What you are asked to do - Return, word for word, the part of the passage below on amateur and professional Olympic athletes that begins at the words "Click here to" and stops after "inbox every Friday.".

Exercise passage -
Take a moment, reflect on all the goodness in your life, all the blessings in your life, and remember that others are not as lucky. Any amount helps, no amount is too small!!

Click here to visit Dirk’s page at Mercy Corp to make a donation.

Thank you from The Voice of Sport and I know The Garfoose thanks you too!!

Friday, September 3, 2010

Olympic Sized Double Standard - Amateur or Professional Athletes?

This article was first published in the September 3rd edition of Main Street Week and is reprinted here with permission from the editors. Drop by Main Street Week News to have a look at a great community newspaper or sign up and have Main Street Week delivered right to your inbox every Friday.

In this week’s column, I would like to discuss a topic that has concerned me for several years and has resurfaced in the news yet again; are the Olympic Games for amateur or professional athletes? For years, more and more sports in the Games have included professional athletes, while the Olympic Committees continue to claim it is a wonderful gathering of amateur athletes from around the world. Recent events involving one of the greatest men’s figure skaters, Evgeni Plushenko, has The Voice of Sport all fired up!

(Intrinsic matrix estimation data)
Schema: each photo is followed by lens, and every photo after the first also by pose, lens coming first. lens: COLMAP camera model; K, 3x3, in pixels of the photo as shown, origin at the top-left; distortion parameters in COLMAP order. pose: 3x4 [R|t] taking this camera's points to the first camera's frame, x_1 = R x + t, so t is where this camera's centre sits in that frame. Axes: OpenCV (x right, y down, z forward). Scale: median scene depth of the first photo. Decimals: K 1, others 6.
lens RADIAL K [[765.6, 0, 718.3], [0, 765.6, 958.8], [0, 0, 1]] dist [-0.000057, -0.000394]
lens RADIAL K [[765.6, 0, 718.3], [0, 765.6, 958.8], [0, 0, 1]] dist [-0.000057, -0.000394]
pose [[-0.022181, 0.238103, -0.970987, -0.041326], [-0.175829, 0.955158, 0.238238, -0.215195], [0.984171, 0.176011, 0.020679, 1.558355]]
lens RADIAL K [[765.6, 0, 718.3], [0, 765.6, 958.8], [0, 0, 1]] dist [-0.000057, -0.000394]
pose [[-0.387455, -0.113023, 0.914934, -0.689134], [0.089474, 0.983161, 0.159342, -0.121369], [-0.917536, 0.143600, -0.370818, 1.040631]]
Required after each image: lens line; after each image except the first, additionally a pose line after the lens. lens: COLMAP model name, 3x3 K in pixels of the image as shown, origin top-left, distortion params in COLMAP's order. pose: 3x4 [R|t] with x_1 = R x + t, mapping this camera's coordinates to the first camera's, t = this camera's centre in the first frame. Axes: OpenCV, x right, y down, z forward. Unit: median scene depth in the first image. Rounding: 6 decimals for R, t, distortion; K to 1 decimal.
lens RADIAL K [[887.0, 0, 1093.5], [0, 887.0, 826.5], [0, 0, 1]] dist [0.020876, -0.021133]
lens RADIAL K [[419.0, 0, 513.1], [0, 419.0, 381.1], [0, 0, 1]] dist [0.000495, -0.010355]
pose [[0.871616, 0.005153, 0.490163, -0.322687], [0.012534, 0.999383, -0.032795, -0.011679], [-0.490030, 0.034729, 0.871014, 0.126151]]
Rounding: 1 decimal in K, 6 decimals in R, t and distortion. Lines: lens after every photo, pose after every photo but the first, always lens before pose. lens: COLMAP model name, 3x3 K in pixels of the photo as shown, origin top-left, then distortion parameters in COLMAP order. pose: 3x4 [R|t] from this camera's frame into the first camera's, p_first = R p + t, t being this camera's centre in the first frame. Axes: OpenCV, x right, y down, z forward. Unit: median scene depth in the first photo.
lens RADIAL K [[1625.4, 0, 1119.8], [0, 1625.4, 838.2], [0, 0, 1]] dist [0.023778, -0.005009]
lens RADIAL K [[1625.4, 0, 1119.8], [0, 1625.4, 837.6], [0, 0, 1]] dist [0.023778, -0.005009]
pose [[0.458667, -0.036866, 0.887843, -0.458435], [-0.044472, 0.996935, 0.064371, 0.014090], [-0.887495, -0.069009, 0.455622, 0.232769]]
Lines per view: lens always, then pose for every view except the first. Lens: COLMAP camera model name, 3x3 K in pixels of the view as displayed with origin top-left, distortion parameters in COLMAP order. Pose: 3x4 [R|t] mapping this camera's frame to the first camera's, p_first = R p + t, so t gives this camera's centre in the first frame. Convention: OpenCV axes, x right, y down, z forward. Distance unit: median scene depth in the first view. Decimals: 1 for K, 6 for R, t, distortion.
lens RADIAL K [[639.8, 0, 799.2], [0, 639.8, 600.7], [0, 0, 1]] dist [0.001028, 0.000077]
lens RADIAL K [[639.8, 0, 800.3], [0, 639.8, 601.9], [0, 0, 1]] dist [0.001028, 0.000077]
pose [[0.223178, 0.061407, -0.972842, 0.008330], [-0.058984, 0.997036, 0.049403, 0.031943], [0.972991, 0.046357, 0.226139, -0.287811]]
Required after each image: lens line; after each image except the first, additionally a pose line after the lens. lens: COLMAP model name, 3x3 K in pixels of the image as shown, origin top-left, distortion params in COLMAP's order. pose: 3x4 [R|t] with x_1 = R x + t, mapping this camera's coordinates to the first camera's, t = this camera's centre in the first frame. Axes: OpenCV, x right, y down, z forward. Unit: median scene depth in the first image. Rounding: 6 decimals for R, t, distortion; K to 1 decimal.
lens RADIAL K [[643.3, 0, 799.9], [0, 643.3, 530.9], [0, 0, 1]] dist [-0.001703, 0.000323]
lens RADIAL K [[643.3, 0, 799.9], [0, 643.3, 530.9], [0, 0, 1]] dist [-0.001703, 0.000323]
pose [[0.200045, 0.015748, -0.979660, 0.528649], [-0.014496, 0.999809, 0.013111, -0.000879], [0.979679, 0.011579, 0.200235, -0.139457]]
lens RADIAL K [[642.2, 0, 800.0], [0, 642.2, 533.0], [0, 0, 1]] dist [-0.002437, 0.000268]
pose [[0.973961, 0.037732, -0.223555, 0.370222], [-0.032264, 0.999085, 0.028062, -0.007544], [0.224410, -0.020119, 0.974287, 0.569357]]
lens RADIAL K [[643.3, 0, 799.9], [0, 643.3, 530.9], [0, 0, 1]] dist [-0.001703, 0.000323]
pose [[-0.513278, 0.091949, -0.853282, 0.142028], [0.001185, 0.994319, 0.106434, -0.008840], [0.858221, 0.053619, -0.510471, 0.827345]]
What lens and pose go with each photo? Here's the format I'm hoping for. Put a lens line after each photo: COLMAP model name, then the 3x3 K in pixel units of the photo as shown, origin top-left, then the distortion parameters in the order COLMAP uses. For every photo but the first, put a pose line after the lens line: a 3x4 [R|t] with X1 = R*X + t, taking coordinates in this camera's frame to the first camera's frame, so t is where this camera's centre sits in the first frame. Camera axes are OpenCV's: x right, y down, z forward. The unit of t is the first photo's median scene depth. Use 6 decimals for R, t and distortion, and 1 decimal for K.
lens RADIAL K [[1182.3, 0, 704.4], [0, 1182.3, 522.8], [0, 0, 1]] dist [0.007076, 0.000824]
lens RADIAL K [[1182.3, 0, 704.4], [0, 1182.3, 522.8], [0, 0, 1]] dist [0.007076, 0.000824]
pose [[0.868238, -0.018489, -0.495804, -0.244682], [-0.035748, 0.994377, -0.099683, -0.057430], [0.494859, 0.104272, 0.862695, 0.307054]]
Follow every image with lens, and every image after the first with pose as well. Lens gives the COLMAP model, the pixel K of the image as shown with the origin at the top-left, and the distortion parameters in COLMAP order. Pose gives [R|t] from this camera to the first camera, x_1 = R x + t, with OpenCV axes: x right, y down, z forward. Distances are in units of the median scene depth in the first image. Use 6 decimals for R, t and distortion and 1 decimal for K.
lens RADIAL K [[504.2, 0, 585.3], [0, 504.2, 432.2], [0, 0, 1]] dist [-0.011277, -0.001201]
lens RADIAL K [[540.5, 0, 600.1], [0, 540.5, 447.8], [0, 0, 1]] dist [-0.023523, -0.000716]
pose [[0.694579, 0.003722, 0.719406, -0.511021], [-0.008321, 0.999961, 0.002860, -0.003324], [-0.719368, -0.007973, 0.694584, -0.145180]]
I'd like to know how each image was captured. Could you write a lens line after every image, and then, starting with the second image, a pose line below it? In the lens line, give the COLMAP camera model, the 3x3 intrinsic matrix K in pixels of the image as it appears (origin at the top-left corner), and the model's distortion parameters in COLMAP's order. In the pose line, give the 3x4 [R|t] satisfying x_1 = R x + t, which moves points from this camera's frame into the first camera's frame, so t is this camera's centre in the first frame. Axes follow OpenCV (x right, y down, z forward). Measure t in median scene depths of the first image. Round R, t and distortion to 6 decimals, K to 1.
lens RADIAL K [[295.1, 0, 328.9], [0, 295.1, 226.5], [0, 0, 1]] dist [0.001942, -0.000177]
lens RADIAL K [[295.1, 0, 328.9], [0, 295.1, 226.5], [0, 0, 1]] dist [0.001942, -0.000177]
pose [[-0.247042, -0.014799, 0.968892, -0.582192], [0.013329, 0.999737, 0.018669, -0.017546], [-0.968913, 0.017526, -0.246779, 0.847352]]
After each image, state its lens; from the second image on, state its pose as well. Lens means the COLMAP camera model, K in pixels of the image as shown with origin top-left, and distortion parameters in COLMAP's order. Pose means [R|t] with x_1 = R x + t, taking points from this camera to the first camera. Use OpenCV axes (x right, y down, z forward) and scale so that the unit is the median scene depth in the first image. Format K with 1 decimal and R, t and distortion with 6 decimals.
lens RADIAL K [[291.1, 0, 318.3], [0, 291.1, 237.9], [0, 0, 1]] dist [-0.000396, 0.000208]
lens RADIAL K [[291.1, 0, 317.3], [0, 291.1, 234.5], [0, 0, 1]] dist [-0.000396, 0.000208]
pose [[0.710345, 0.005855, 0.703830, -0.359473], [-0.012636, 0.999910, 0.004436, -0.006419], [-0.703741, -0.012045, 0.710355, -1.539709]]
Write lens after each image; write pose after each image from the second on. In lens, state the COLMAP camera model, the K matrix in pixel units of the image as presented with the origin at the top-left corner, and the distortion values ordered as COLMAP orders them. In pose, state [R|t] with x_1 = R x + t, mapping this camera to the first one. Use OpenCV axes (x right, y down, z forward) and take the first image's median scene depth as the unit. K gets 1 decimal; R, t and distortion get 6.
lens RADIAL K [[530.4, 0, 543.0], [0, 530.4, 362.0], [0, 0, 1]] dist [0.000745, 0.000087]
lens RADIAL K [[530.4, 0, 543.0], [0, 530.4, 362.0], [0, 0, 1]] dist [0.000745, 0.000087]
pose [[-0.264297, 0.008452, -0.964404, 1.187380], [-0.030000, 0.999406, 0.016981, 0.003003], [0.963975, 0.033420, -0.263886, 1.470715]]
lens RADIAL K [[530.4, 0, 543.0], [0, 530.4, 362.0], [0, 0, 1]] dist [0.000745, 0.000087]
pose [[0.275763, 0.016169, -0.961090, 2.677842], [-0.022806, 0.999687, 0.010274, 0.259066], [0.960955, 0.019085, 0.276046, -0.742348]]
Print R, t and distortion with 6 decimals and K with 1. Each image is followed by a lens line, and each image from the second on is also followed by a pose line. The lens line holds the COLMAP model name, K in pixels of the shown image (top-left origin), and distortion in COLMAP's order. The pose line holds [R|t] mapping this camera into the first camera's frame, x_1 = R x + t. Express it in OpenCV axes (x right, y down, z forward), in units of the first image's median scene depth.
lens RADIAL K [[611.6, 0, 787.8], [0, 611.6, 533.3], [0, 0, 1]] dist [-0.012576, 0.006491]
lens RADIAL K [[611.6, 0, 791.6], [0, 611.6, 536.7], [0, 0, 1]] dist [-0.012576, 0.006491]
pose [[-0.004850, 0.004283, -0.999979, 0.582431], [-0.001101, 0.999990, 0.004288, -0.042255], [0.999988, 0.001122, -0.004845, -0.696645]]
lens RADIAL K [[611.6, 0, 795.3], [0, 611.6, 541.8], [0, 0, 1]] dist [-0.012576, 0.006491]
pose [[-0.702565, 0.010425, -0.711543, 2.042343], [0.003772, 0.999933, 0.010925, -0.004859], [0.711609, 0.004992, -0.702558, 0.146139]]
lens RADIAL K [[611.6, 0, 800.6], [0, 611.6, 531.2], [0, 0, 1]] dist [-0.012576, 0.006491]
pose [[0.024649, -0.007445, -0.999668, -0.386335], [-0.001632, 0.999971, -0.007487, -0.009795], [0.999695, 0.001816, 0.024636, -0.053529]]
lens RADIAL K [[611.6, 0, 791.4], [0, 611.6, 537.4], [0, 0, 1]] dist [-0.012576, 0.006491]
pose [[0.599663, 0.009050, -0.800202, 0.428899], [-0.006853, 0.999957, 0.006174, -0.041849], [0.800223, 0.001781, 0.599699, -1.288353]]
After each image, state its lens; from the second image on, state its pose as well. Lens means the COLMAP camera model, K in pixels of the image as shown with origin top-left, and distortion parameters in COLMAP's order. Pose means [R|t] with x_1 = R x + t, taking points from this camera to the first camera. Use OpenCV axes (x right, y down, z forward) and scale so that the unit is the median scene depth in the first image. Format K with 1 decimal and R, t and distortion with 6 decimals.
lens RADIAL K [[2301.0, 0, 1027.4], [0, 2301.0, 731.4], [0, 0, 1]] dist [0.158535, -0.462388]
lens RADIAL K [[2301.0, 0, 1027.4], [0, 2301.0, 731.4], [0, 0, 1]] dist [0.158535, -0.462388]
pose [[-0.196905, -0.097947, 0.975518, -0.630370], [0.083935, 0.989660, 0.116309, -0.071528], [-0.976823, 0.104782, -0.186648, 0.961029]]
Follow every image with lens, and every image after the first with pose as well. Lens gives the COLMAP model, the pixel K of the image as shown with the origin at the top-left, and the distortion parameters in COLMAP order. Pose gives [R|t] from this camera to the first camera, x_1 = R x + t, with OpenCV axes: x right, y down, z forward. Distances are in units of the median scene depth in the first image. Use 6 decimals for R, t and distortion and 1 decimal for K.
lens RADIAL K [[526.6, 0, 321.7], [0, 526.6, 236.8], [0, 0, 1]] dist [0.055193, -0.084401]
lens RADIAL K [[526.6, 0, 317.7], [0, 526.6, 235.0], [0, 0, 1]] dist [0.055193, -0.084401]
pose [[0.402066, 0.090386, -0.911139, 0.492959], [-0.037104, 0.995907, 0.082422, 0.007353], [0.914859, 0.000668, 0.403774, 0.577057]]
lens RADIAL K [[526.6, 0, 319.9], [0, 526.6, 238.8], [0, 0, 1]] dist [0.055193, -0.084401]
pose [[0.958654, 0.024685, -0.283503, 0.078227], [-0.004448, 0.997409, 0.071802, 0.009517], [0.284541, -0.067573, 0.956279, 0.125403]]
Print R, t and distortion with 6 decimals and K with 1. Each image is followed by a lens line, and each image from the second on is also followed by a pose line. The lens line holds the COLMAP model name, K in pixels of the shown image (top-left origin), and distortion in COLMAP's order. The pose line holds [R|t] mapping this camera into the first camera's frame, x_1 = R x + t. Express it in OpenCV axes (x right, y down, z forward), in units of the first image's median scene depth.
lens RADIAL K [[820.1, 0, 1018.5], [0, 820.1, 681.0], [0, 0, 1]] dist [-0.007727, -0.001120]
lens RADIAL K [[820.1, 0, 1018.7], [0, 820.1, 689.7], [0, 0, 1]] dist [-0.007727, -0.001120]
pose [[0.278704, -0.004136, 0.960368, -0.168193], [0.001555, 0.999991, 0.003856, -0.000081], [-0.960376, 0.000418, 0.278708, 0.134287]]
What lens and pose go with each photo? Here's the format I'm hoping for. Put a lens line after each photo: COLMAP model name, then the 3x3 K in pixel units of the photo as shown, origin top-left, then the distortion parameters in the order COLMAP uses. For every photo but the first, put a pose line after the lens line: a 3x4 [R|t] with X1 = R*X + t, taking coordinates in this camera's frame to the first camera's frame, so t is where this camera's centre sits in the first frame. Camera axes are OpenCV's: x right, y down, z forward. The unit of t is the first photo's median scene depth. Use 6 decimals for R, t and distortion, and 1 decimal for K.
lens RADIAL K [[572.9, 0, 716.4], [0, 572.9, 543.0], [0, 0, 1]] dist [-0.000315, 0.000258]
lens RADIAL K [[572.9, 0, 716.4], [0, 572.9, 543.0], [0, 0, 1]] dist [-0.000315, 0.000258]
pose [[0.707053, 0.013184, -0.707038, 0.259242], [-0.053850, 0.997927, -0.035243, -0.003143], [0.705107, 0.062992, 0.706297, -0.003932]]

Final answer -
Click here to visit Dirk’s page at Mercy Corp to make a donation.

Thank you from The Voice of Sport and I know The Garfoose thanks you too!!

Friday, September 3, 2010

Olympic Sized Double Standard - Amateur or Professional Athletes?

This article was first published in the September 3rd edition of Main Street Week and is reprinted here with permission from the editors. Drop by Main Street Week News to have a look at a great community newspaper or sign up and have Main Street Week delivered right to your inbox every Friday.